Supplied records:
==*==

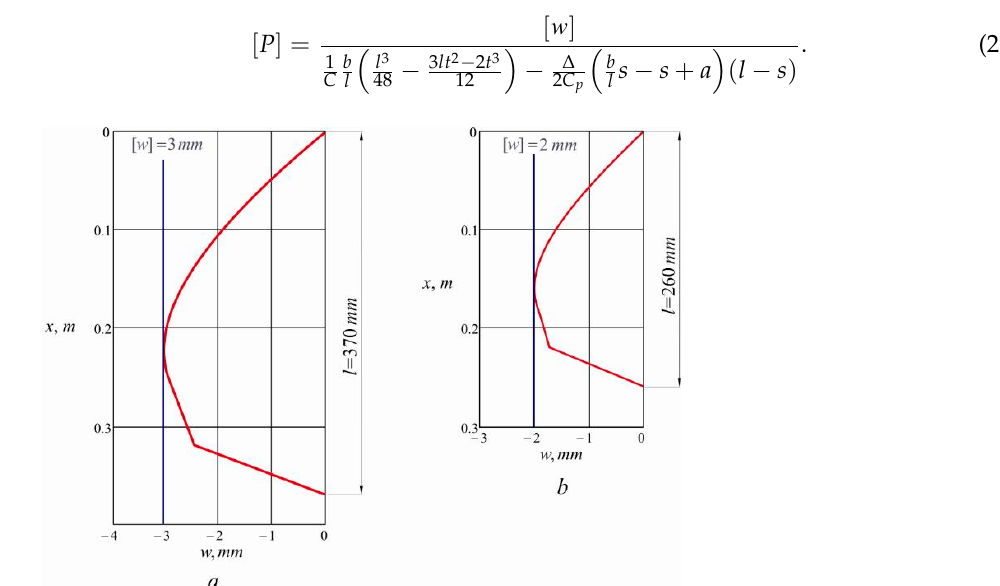
Figure 7. Deflections of the broken fibula, fixed with an extracortical plate: ( a ) the permissible value of tightrope tightening force for a tall person is [ P ] = 66 N; ( b ) the permissible value of tightrope tightening force for a small person is [ P ] = 28 N.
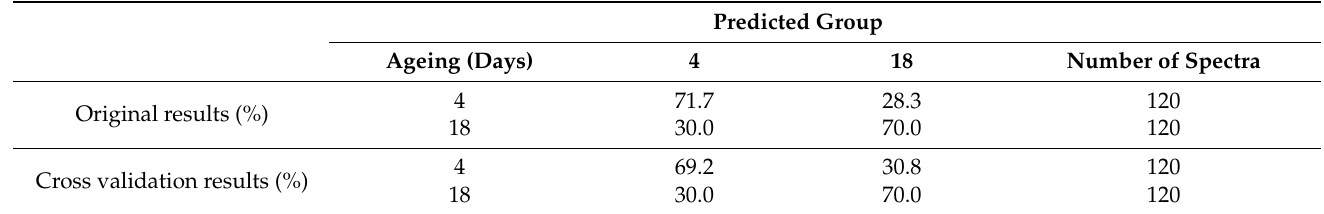
Table 4. Results of the classification of the beef samples in the initial and final ageing days (4 and 18 days) using the spectral information in the range between 1951 and 980 cm − 1 .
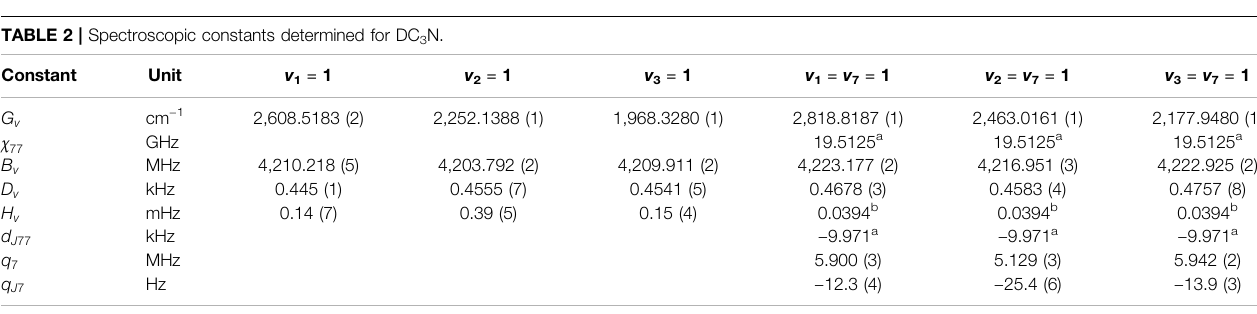
TABLE 2 | Spectroscopic constants determined for DC 3 N.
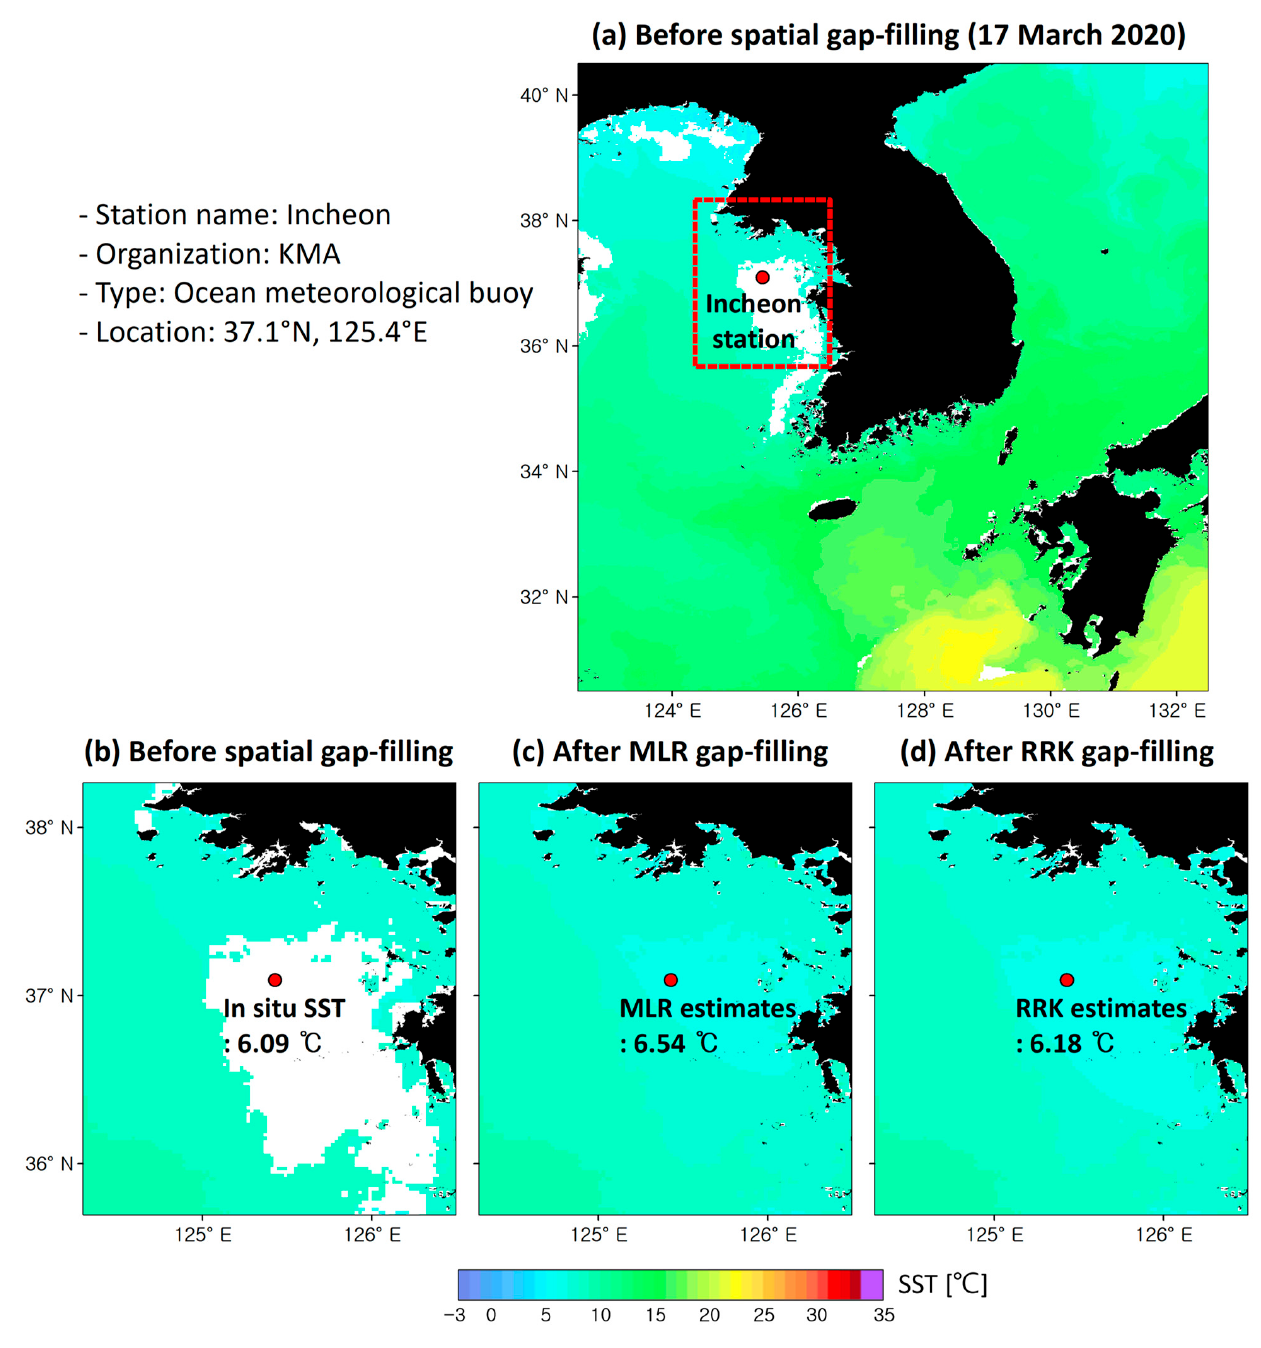
Figure 17. GK2A SST maps before and after the MLR and RRK gap-filling around the Incheon station on 17 March 2020. ( a ) The location of the Incheon station in the study area. ( b ) denote images before spatial gap-filling. ( c ) gap-free SST after MLR, and ( d ) gap-free SST after RRK.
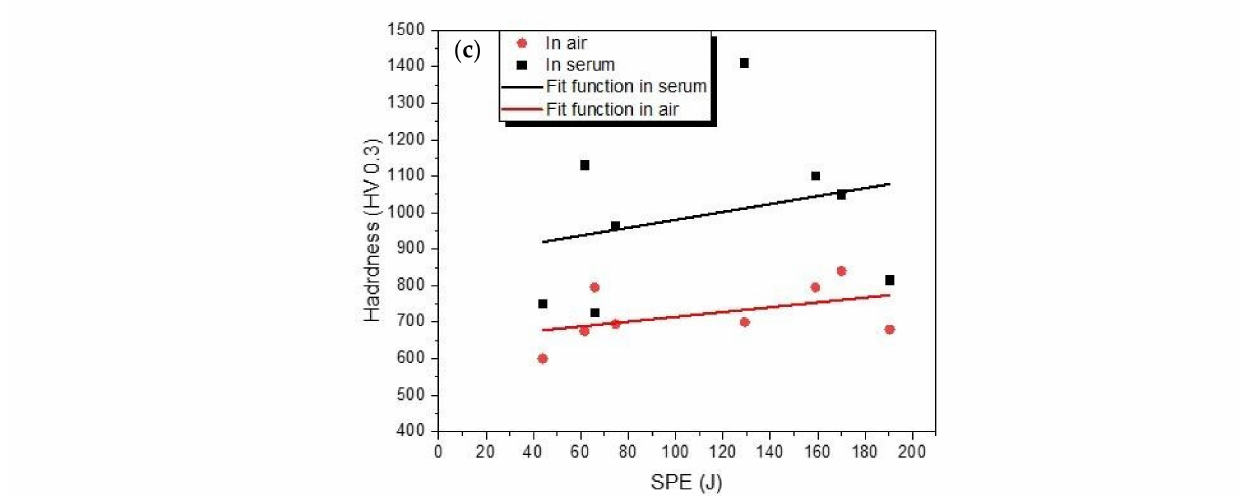
Figure 13. The variations of the hardness HV (0.3) with focal position ( a ), energy ( b ), and ( c )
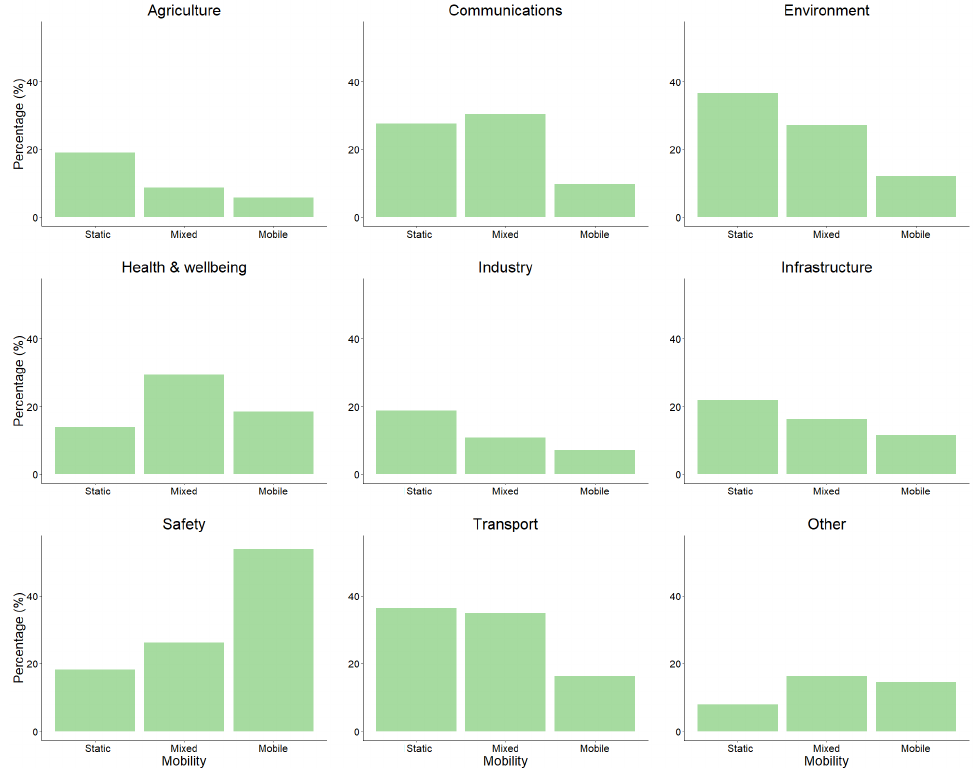
Figure 22. Deployment distribution between node mobility and deployment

==*==

Directions:
Everything in the data except the pictures should be restated word for word.

Answer section:
Figure 7. Deflections of the broken fibula, fixed with an extracortical plate: ( a ) the permissible value of tightrope tightening force for a tall person is [ P ] = 66 N; ( b ) the permissible value of tightrope tightening force for a small person is [ P ] = 28 N.
Table 4. Results of the classification of the beef samples in the initial and final ageing days (4 and 18 days) using the spectral information in the range between 1951 and 980 cm − 1 .
TABLE 2 | Spectroscopic constants determined for DC 3 N.
Figure 17. GK2A SST maps before and after the MLR and RRK gap-filling around the Incheon station on 17 March 2020. ( a ) The location of the Incheon station in the study area. ( b ) denote images before spatial gap-filling. ( c ) gap-free SST after MLR, and ( d ) gap-free SST after RRK.
Figure 13. The variations of the hardness HV (0.3) with focal position ( a ), energy ( b ), and ( c )
Figure 22. Deployment distribution between node mobility and deployment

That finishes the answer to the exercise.